Here is a partial list of this year’s Senior Design Projects:

  • An all-terrain walker for a child with cerebral palsy.

  • A backpacking heater that will heat a sleeping bag or coat.

  • Chumbleysticks, a type of ski designed to perform consistently in all snow conditions for all skiers.

  • A prototype of an economical desalinization process that could produce drinking water after disasters such as Hurricane Katrina.

  • A Formula I type racecar built to compete in a national competition, a mini-Baja, single-person dune buggy, and a fast, safe downhill soapbox derby-style racer.

  • A hexaball, or spherical robot with six independently powered and controlled legs.

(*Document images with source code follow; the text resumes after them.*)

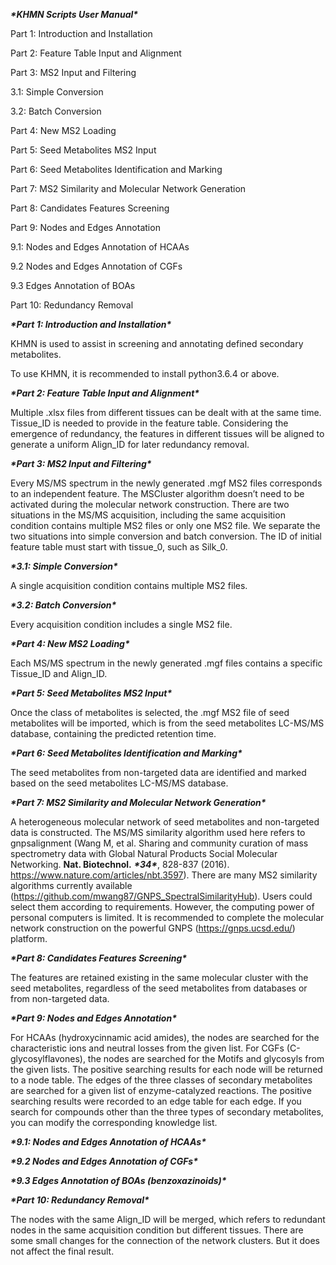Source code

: ***\*KHMN Scripts User Manual\****

Part 1: Introduction and Installation

Part 2: Feature Table Input and Alignment

Part 3: MS2 Input and Filtering

3.1: Simple Conversion

3.2: Batch Conversion

Part 4: New MS2 Loading

Part 5: Seed Metabolites MS2 Input

Part 6: Seed Metabolites Identification and Marking

Part 7: MS2 Similarity and Molecular Network Generation

Part 8: Candidates Features Screening

Part 9: Nodes and Edges Annotation

9.1: Nodes and Edges Annotation of HCAAs

9.2 Nodes and Edges Annotation of CGFs

9.3 Edges Annotation of BOAs

Part 10: Redundancy Removal

 

***\*Part 1: Introduction and Installation\****

KHMN is used to assist in screening and annotating defined secondary metabolites. 

To use KHMN, it is recommended to install python3.6.4 or above.

 

***\*Part 2: Feature Table Input and Alignment\****

Multiple .xlsx files from different tissues can be dealt with at the same time. Tissue_ID is needed to provide in the feature table. Considering the emergence of redundancy, the features in different tissues will be aligned to generate a uniform Align_ID for later redundancy removal.

 

***\*Part 3: MS2 Input and Filtering\****

Every MS/MS spectrum in the newly generated .mgf MS2 files corresponds to an independent feature. The MSCluster algorithm doesn’t need to be activated during the molecular network construction. There are two situations in the MS/MS acquisition, including the same acquisition condition contains multiple MS2 files or only one MS2 file. We separate the two situations into simple conversion and batch conversion. The ID of initial feature table must start with tissue_0, such as Silk_0.

***\*3.1: Simple Conversion\****

A single acquisition condition contains multiple MS2 files.

***\*3.2: Batch Conversion\****

Every acquisition condition includes a single MS2 file.

 

***\*Part 4: New MS2 Loading\****

Each MS/MS spectrum in the newly generated .mgf files contains a specific Tissue_ID and Align_ID.

 

***\*Part 5: Seed Metabolites MS2 Input\****

Once the class of metabolites is selected, the .mgf MS2 file of seed metabolites will be imported, which is from the seed metabolites LC-MS/MS database, containing the predicted retention time.

 

***\*Part 6: Seed Metabolites Identification and Marking\****

The seed metabolites from non-targeted data are identified and marked based on the seed metabolites LC-MS/MS database.

 

***\*Part 7: MS2 Similarity and Molecular Network Generation\****

A heterogeneous molecular network of seed metabolites and non-targeted data is constructed. The MS/MS similarity algorithm used here refers to gnpsalignment (Wang M, et al. Sharing and community curation of mass spectrometry data with Global Natural Products Social Molecular Networking. **Nat. Biotechnol.** ***\*34\****, 828-837 (2016). https://www.nature.com/articles/nbt.3597). There are many MS2 similarity algorithms currently available (https://github.com/mwang87/GNPS_SpectralSimilarityHub). Users could select them according to requirements. However, the computing power of personal computers is limited. It is recommended to complete the molecular network construction on the powerful GNPS (https://gnps.ucsd.edu/) platform.

 

***\*Part 8: Candidates Features Screening\****

The features are retained existing in the same molecular cluster with the seed metabolites, regardless of the seed metabolites from databases or from non-targeted data.

 

***\*Part 9: Nodes and Edges Annotation\****

For HCAAs (hydroxycinnamic acid amides), the nodes are searched for the characteristic ions and neutral losses from the given list. For CGFs (C-glycosylflavones), the nodes are searched for the Motifs and glycosyls from the given lists. The positive searching results for each node will be returned to a node table. The edges of the three classes of secondary metabolites are searched for a given list of enzyme-catalyzed reactions. The positive searching results were recorded to an edge table for each edge. If you search for compounds other than the three types of secondary metabolites, you can modify the corresponding knowledge list.

***\*9.1: Nodes and Edges Annotation of HCAAs\****

***\*9.2 Nodes and Edges Annotation of CGFs\****

***\*9.3 Edges Annotation of BOAs (benzoxazinoids)\****

 

***\*Part 10: Redundancy Removal\****

The nodes with the same Align_ID will be merged, which refers to redundant nodes in the same acquisition condition but different tissues. There are some small changes for the connection of the network clusters. But it does not affect the final result.
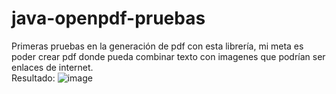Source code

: # java-openpdf-pruebas
Primeras pruebas en la generación de pdf con esta librería, mi meta es poder crear pdf donde pueda combinar texto con imagenes que podrían ser enlaces de internet.
<br>
Resultado:
![image](https://user-images.githubusercontent.com/106817372/193188960-68f758da-0f4e-4073-b05d-5cda7b20b665.png)

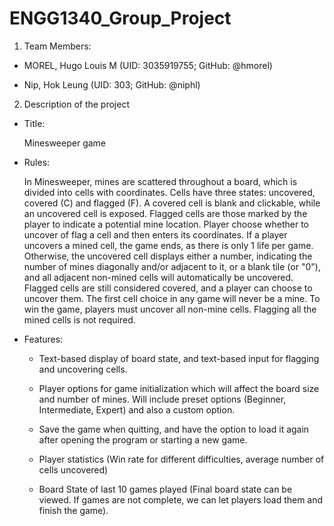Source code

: # ENGG1340_Group_Project

1. Team Members:

  - MOREL, Hugo Louis M (UID: 3035919755; GitHub: @hmorel)
  
  - Nip, Hok Leung (UID: 303; GitHub: @niphl)


2. Description of the project

  - Title: 
  
    Minesweeper game
  
  - Rules: 
  
    In Minesweeper, mines are scattered throughout a board, which is divided into cells with coordinates.
    Cells have three states: uncovered, covered (C) and flagged (F). 
    A covered cell is blank and clickable, while an uncovered cell is exposed. 
    Flagged cells are those marked by the player to indicate a potential mine location.
    Player choose whether to uncover of flag a cell and then enters its coordinates.
    If a player uncovers a mined cell, the game ends, as there is only 1 life per game. 
    Otherwise, the uncovered cell displays either a number, indicating the number of mines diagonally and/or adjacent to it, or a blank tile (or "0"), and     all adjacent non-mined cells will automatically be uncovered. 
    Flagged cells are still considered covered, and a player can choose to uncover them.
    The first cell choice in any game will never be a mine.
    To win the game, players must uncover all non-mine cells. Flagging all the mined cells is not required.

  - Features:
  
    - Text-based display of board state, and text-based input for flagging and uncovering cells.
    - Player options for game initialization which will affect the board size and number of mines. Will include preset options (Beginner, Intermediate, Expert) and also a custom option. 

    - Save the game when quitting, and have the option to load it again after opening the program or starting a new game.
    - Player statistics (Win rate for different difficulties, average number of cells uncovered)
    - Board State of last 10 games played (Final board state can be viewed. If games are not complete, we can let players load them and finish the game).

  • A high-speed, unmanned aerial vehicle meant to break the speed record for its class (250 to 300 mph) and that weigh less than 50 pounds, a “micro” air vehicle equipped to conduct aerial surveillance, and a small unmanned aircraft to help biologists observe whales off the coast of Argentina.

  • A “microfluidic spotter” that eventually would be used by doctors to quickly determine the best medicines to use given an individual patient’s body chemistry.

  • A scuba pool designed for scuba shops to use in trade shows and to teach students all that is necessary to become certified scuba divers.